WHAT IS REQUIRED = What you copy should be the lines from the one with "22: (429, 237, 4.21)" through the end of the entries, word for word. Omit the pictures.

RECORDED INFORMATION Start Marker

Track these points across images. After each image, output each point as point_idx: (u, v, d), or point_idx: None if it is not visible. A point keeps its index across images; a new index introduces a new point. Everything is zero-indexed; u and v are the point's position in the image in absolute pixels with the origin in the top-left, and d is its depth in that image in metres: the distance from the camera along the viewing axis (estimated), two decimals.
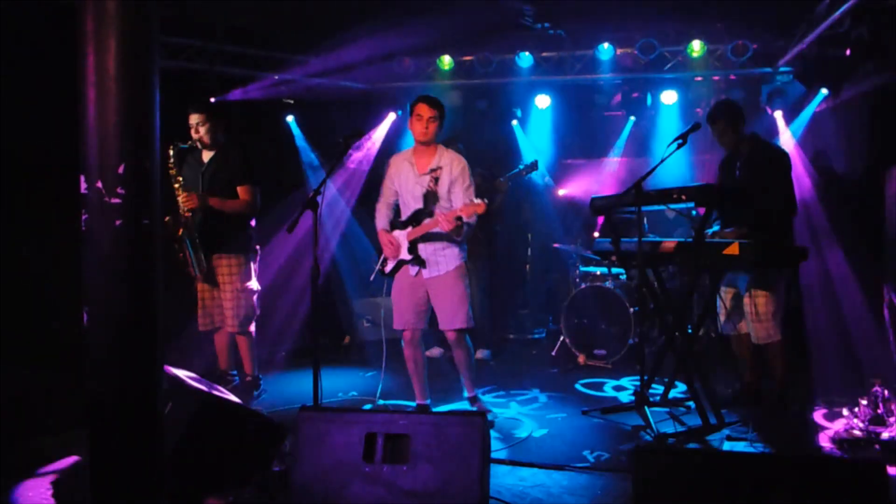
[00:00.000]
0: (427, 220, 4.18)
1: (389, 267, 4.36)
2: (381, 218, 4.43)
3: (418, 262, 4.24)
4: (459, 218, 4.00)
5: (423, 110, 4.17)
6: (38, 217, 5.19)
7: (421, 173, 4.24)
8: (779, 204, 4.37)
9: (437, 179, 4.19)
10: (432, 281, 4.25)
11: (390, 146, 7.77)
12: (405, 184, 4.30)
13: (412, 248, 4.25)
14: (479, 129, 7.72)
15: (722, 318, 4.69)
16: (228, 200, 4.65)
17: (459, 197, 4.18)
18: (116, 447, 2.74)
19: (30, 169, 5.17)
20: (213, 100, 6.58)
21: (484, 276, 6.33)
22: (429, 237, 4.21)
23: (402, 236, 4.30)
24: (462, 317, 4.21)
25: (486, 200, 3.96)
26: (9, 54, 5.00)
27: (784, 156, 4.57)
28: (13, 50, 5.05)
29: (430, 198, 4.21)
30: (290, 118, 7.58)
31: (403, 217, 4.35)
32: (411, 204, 4.29)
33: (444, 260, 4.24)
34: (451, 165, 4.20)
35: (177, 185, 4.60)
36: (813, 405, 4.50)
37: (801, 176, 6.38)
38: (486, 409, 4.43)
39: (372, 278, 4.54)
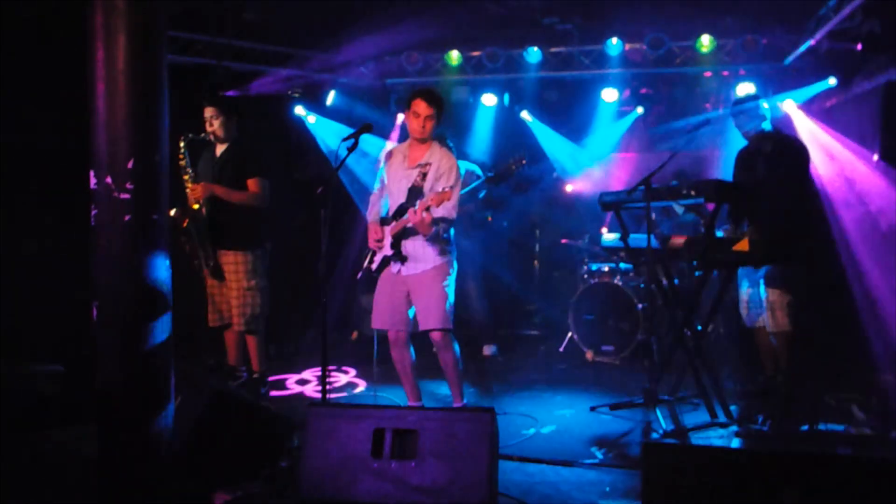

RECORDED INFORMATION End Marker

OUTPUT =
22: (429, 237, 4.21)
23: (402, 236, 4.30)
24: (462, 317, 4.21)
25: (486, 200, 3.96)
26: (9, 54, 5.00)
27: (784, 156, 4.57)
28: (13, 50, 5.05)
29: (430, 198, 4.21)
30: (290, 118, 7.58)
31: (403, 217, 4.35)
32: (411, 204, 4.29)
33: (444, 260, 4.24)
34: (451, 165, 4.20)
35: (177, 185, 4.60)
36: (813, 405, 4.50)
37: (801, 176, 6.38)
38: (486, 409, 4.43)
39: (372, 278, 4.54)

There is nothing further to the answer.